Adams Stirling PLC


QUESTION: One of our members filed a bogus lawsuit against the board and our insurance appointed a law firm to defend us. After a year of being put through the ringer by a nutcase plaintiff and his lawyer, our attorney is recommending settlement. We don't want our insurance paying him a dime. We know we can beat this guy in court. Are we in our rights to refuse settlement and demand that the case go to trial?

ANSWER: It depends on the language in your insurance policy. Except in some D&O policies, settlement is solely the decision of the insurance company.

Economics of Settling. Insurance companies don't look at who's right or wrong--they look at the economics, i.e., the cost of taking a case to trial verses the cost of settling. Not only are trials costly, there is a risk of losing. A loss could burden the insurance company with damage awards and plaintiff's attorneys' fees. To avoid the risk, insurance carriers like to settle. Accordingly, except in certain malpractice policies, the average insurance policy for associations allows the carrier to do what they think best when it comes to settlement.

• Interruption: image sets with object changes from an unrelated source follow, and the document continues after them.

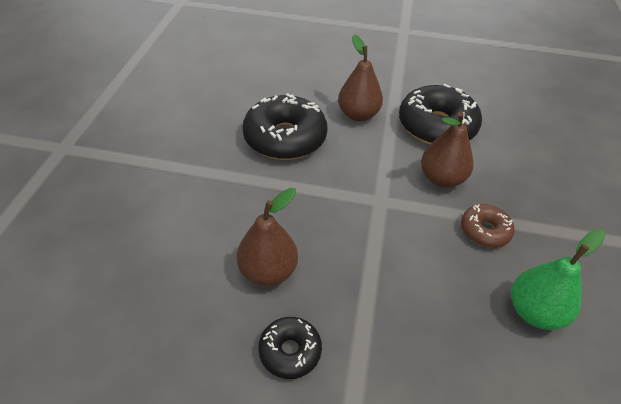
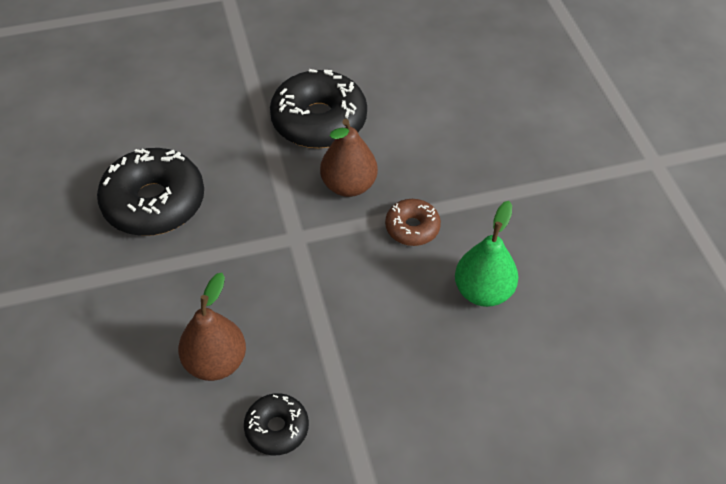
camera: 25 degrees left, 5 degrees up
brown pear [338,34,383,122] -> none

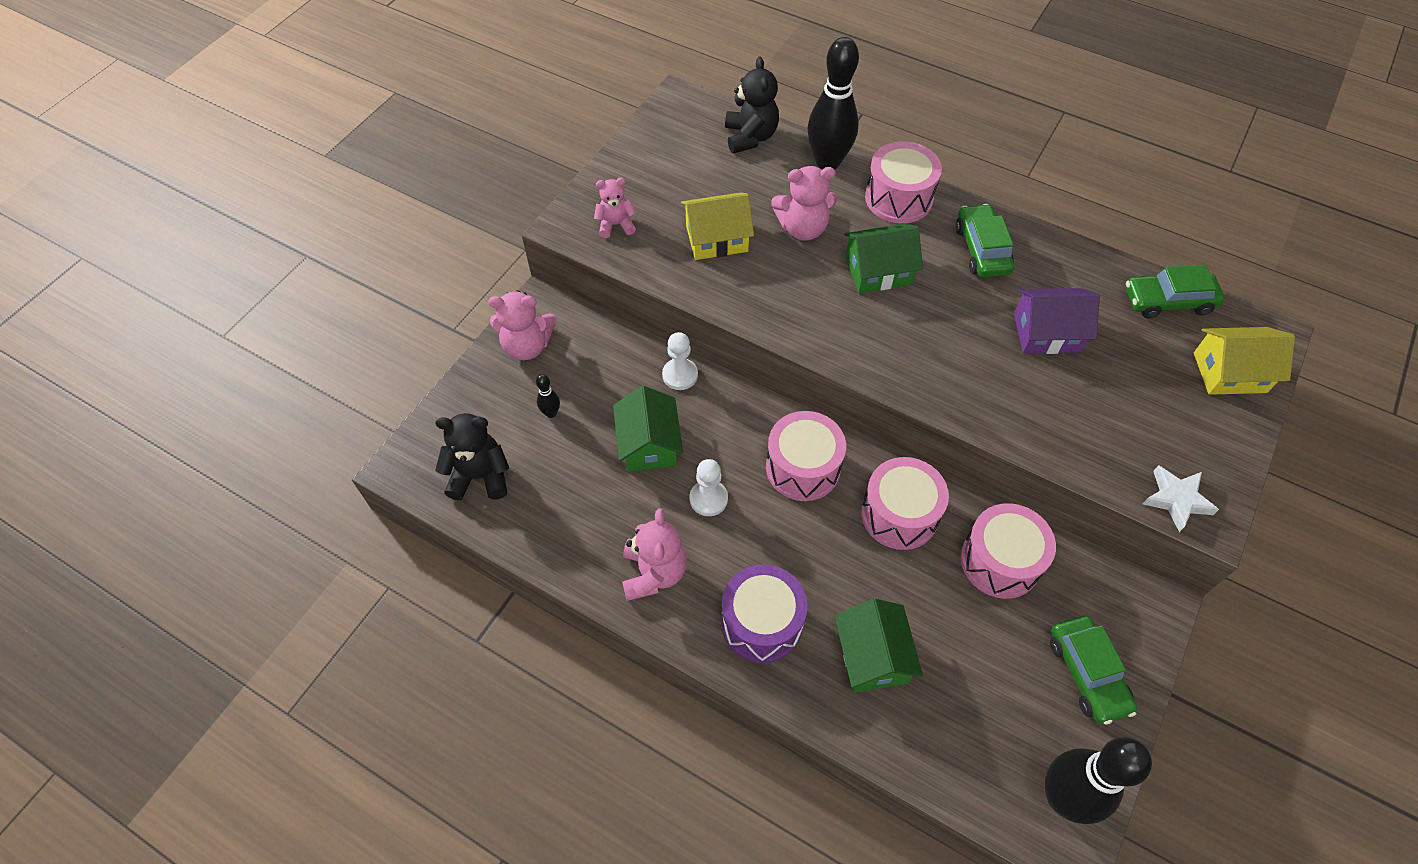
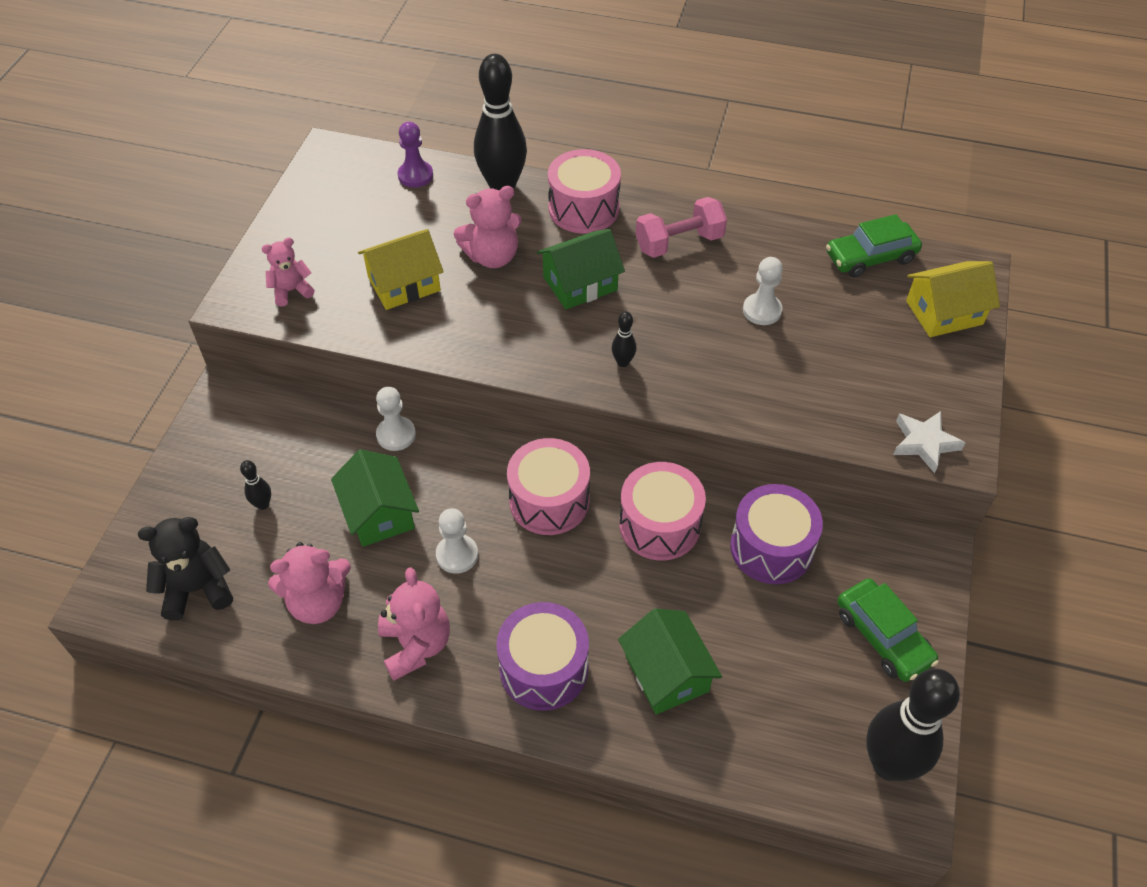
camera: 15 degrees left, 5 degrees down
pink teddy bear [488,290,556,360] -> pink teddy bear moved to [268,542,351,624]
black teddy bear [725,57,779,154] -> purple pawn [398,122,433,188]
green car [956,204,1014,278] -> pink dumbbell [636,197,727,258]
pink drum [960,503,1056,599] -> purple drum [730,484,823,584]
purple house [1014,288,1100,354] -> white pawn [743,257,783,325]
none -> black bowling pin [612,312,637,367]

D&O Hammer Clause. If the association's D&O policy allows the board to have a say in settling the case, the policy likely has a "hammer clause." If it does, boards need to carefully weigh the pros and cons of continued litigation. In the event a board refuses to settle and takes a case to trial and loses, the association, not the insurance company, pays the difference between the rejected settlement offer and (i) any additional legal fees incurred by the carrier, plus (ii) any judgment against the association, plus (iii) any award of legal fees against the association.